Glen De Cauwsemaecker from OTA Insight returned for the second year. Previously, he recounted his company’s growth to 100 million requests per day. Now, Glen introduced some open source tools that he believed could be useful for web scraping.
In reality, much of the presentation revolved around the dilemma of headless versus non-headless. The presenter shared some useful browser automation resources, but it looked like he preferred the no-browser approach through reverse engineering and unconventional tools like distorting proxies.
Sometimes, the talk sounded like the musings of someone who’s been in the industry for too long. But we recommend watching this one, maybe even more so if you’re a professional, as it strays further away from the cookie-cutter path.
Four lawyers entering a (virtual) room sounds like the start of a good joke. But in this case, it led to an interesting discussion on the legal aspects of web scraping. The panel included Denas Grybauskas from Oxylabs, Alex Reese from Farella Braun + Martel, Kieran McCarthy from McCarthy Law Group, and Hope Skibitsky from Quinn Emanuel’s New York.
Hope first recounted the infamous case of HiQ v. LinkedIn case, which ended CFAA-based lawsuits and turned online contracts into the main battleground. The participants discussed when data can no longer be considered public, and how far Terms of Service actually reach (is scraping an exposed endpoint legal? Can you scrape Twitter if your executives have a social media account?).
Finally, they touched upon the copyright problem with AI models and the relevant cases to follow there. If you’re web scraping as a business, this one is a must-watch.
At Zyte’s conference one year ago, the Ukrainian Alexander Lebedev (Hotjar) spoke about mapping air alerts from a bomb shelter! We’re glad to see that things have more or less normalized for him since then.
This time, Alexander gave advice for how to create scalable data extraction services – more precisely, scraping tens of thousands of pages per minute on demand. The presentation covered the benefits of AWS Fargate, best options for web scraper architecture, efficient proxy use, optimal request batching, and more. Alex provided plenty of examples, making this one of the most practical talks in the conference. Strongly recommended.

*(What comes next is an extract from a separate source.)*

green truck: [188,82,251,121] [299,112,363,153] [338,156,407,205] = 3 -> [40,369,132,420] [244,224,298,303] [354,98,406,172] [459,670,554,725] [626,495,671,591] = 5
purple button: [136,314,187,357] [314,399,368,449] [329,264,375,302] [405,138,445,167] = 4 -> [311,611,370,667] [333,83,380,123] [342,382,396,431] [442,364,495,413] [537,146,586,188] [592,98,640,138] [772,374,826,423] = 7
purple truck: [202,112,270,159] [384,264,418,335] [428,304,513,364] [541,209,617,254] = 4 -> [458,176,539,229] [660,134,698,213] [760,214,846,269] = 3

Allen O’Neill, a long-standing OxyCon participant, whetted the viewer’s appetite with the opportunities of video data extraction. Due to a niche topic, the presentation has limited practical relevance today. But we still enjoyed watching it, if only for its aspirational value.
Allen spoke about China’s live shopping events, Gen-Z, and the $2.5T to be generated by video commerce by 2028. The gist – video is important! At the same time, it’s a hard nut to crack if you go beyond metadata: a mid-tier influencer can generate 162 million images & 63 days worth of audio for analysis. Allen’s team at SocialVoice made it work, and he shared some tips from their experience.
The second panel brought together four business heads – Ali Chaudhry (Veracious AI), Sash Sarangi (EMAlpha), Neil Emeigh (Rayobyte), and David Cohen (Datasembly) – to discuss the future trends of data extraction. It was hosted by Juras Jursenas, COO of Oxylabs.
The speakers explored multiple topics, mostly focusing on large language models and the increasing difficulty of scraping the web. We won’t cover all the details here; but, for example, Sash spoke about the value of LLMs in homogenizing data, while Neil disclosed Amazon’s recent shadowbans on datacenter IPs.
You’ll find value in this discussion if you want to keep apace with industry trends – in particular, if you’re looking for business ideas involving AI.
That was 2023’s OxyCon. If any talk caught your eye, go ahead and watch the video on the event’s webpage. All in all, we enjoyed the conference. And now, we’ll be waiting for the second major event of the year – Zyte’s Extract Summit!